In a statement obtained by PEOPLE on Friday, police said that Mirra “struggled with internal demons” and Greenville mayor Allen Thomas suggested at a news conference on Friday that the athlete could have the debilitating brain disorder chronic traumatic encephalopathy (CTE) – the disease is diagnosed posthumously.

“This is a young man that had a pretty rugged sports career and took a lot of injuries in his career,” Thomas said, adding that Mirra “put his body out there” for years. “You have to give pause, and think and wonder, just as we hear about in brain trauma in football and other sports and activities, whether that played a factor. I don’t know that that’s the case.”

The mayor added that it’s “way too early” to discuss testing Mirra’s brain for the disease. The mayor spoke highly of the athlete, saying that people gravitated toward him.

In 2004, Mirra told PEOPLE that the pain and suffering of others touched his heart most.

“I do get sad. I get sad for stupid things, like reading the news about things that go on in the world,” he said.

“I don’t like hearing about pain and suffering, especially, like, kids and poor people. That makes me sad. I think I feel things deeply.”

Mira is considered an icon I the pro-BMX world, and he is described on his website as “the most decorated X Games BMX rider of all time.”

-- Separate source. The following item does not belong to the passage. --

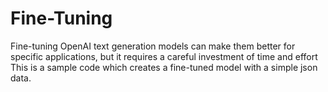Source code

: # Fine-Tuning

Fine-tuning OpenAI text generation models can make them better for specific applications, but it requires a careful investment of time and effort
This is a sample code which creates a fine-tuned model with a simple json data.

The late athlete boasts 20 medals and multiple accolades. Mirra attributed his many successes to his “competitive spirit.”

“I’m an intense guy, probably because I compete. I am really hard on myself if I don’t succeed, and I get really high on myself when I win,” he said. “I’m the one who sets the hardest expectations on myself I don’t want to be good enough. I want to be the best.”

Following his death, officials described Mirra as a “generous, loving man, who knew no strangers.” News of his suicide came as a shock to friends and family, officials said in Friday’s news conference. Authorities say Mirra killed himself in the driveway of his friend’s home. Officials said at the news conference that no altercation preceded his death. In fact, Mirra and his friends had planned to go out later in the day.

He didn’t leave a suicide note, officials said.

Along with his wife, Mirra leaves behind two daughters. Family, he said in 2004, is one of the things that brought him happiness.

“I want to be an old man who can say I have done it all,” he said. “I want to have stories to tell my grandkids about the badass stuff that I did, and I want them to know that they can do it too.”